:: Exercise aim ::
Update the lines of the listing starting at the line containing "Ich bestätige, dass ich die" and ending at the line containing "em todas as áreas da Doença Vascular e além", replacing "Senden" with "Absenden" and leaving everything else unchanged. Return only those lines.

Records for this exercise Start Marker

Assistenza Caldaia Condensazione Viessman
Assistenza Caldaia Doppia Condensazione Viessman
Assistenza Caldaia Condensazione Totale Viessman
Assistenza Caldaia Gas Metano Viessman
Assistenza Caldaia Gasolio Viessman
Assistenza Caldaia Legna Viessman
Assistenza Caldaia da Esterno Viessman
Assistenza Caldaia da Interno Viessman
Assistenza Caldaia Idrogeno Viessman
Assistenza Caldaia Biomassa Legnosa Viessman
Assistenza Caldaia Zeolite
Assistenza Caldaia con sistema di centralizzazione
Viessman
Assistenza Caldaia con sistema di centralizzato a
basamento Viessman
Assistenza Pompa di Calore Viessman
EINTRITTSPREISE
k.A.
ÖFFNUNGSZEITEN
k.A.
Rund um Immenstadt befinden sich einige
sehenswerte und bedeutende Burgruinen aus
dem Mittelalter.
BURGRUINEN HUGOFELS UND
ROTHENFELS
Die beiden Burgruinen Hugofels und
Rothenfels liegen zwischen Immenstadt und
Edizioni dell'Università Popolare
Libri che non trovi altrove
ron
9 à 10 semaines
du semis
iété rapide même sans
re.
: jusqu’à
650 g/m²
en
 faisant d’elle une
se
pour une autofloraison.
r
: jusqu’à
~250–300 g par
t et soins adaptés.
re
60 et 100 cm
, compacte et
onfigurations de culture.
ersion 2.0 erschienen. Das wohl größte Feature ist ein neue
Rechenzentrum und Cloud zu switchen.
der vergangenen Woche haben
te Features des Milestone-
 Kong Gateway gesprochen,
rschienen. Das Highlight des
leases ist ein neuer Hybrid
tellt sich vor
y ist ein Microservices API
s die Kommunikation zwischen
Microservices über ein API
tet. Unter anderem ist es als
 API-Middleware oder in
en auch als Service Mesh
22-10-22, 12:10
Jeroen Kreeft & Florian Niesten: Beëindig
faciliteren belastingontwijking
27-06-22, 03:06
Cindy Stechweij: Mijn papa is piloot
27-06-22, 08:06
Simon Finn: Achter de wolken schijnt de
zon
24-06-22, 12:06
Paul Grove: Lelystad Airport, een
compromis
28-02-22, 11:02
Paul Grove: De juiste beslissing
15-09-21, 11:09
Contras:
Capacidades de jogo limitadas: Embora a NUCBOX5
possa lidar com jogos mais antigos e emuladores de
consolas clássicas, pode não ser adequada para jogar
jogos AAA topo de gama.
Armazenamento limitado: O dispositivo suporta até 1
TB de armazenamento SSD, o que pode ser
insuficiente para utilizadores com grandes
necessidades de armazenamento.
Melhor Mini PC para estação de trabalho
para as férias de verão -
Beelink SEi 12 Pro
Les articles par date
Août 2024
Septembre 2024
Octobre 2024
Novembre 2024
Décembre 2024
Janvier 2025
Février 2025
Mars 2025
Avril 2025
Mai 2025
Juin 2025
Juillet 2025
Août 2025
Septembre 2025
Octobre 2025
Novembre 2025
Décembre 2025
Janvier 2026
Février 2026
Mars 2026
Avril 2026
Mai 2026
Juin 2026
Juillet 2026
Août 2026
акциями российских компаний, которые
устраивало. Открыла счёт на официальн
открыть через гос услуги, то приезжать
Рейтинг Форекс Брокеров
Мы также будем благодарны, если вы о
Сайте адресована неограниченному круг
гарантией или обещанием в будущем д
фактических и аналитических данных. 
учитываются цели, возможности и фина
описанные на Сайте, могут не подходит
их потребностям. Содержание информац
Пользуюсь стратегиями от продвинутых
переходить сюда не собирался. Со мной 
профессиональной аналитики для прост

Records for this exercise End Marker
Records for this exercise Start Marker

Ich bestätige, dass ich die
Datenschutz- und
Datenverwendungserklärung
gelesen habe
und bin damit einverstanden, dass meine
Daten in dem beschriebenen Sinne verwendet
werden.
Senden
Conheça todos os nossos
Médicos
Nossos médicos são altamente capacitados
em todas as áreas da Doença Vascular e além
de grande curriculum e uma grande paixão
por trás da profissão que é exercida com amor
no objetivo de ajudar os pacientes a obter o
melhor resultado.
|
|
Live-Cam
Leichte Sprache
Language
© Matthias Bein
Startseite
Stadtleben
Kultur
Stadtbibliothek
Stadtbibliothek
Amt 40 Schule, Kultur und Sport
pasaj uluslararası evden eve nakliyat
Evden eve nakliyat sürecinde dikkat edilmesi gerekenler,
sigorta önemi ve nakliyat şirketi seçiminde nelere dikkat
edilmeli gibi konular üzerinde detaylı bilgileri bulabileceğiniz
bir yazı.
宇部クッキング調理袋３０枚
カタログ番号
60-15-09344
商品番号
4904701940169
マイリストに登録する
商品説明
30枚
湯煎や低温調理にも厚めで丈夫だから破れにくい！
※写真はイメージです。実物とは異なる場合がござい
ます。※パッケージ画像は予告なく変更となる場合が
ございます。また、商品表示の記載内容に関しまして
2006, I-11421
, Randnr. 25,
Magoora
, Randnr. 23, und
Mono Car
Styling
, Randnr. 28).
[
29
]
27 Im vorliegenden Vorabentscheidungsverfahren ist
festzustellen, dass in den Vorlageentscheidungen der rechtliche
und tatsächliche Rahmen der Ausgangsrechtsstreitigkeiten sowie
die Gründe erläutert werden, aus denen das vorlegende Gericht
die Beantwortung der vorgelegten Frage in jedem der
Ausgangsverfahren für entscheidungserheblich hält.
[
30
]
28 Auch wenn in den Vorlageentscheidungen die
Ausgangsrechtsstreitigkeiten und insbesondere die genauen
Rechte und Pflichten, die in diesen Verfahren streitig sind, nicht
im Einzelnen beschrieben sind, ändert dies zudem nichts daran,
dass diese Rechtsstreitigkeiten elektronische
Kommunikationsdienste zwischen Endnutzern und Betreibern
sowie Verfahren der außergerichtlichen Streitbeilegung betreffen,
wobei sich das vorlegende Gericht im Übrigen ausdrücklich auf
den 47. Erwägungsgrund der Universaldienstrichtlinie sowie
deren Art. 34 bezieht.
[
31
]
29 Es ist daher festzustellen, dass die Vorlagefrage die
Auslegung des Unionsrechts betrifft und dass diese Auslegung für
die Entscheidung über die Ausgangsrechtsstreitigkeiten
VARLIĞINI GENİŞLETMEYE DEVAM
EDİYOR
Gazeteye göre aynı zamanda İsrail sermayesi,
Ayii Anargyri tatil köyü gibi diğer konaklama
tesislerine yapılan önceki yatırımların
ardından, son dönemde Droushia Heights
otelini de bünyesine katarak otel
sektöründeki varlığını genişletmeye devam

Records for this exercise End Marker

:: Exercise output ::
Ich bestätige, dass ich die
Datenschutz- und
Datenverwendungserklärung
gelesen habe
und bin damit einverstanden, dass meine
Daten in dem beschriebenen Sinne verwendet
werden.
Absenden
Conheça todos os nossos
Médicos
Nossos médicos são altamente capacitados
em todas as áreas da Doença Vascular e além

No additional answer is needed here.